**Document passage**

== Segment start ==

The NCSC published its SME guide to choosing and working with managed service providers on 24 November 2025. It is one of the clearest official checklists we have seen for organisations that rely on an MSP but still need better cyber accountability.

8 April 20263 min readBy Cyber Trust
Cyber Trust team working together around a laptop

The National Cyber Security Centre published its guide to choosing and working with a managed service provider on 24 November 2025, and it deserves more attention than it has had. Many mid-sized organisations still assume cyber responsibility transfers neatly to the MSP. The guide makes clear that it does not.

That matters because the real commercial problem is rarely whether an MSP exists. It is whether the customer can explain who patches what, who checks backups, who sees suspicious activity first, and who is responsible for client communications when something serious happens.

The strongest part of the guide

The strongest part of the NCSC document is its focus on contract clarity. It pushes organisations to ask for named responsibilities, incident reporting steps, logging expectations, review reporting, and least-privilege access. That is exactly where many otherwise decent IT relationships become vague and risky.

== Segment end ==

Transcribe the stretch of the passage on the NCSC guide to managed service providers from "That matters because" through "something serious happens.".

(Stored data entries)
== Segment start ==

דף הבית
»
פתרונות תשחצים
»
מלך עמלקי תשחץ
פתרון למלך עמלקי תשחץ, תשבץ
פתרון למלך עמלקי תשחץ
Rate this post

== Segment end ==

**Answer area**
That matters because the real commercial problem is rarely whether an MSP exists. It is whether the customer can explain who patches what, who checks backups, who sees suspicious activity first, and who is responsible for client communications when something serious happens.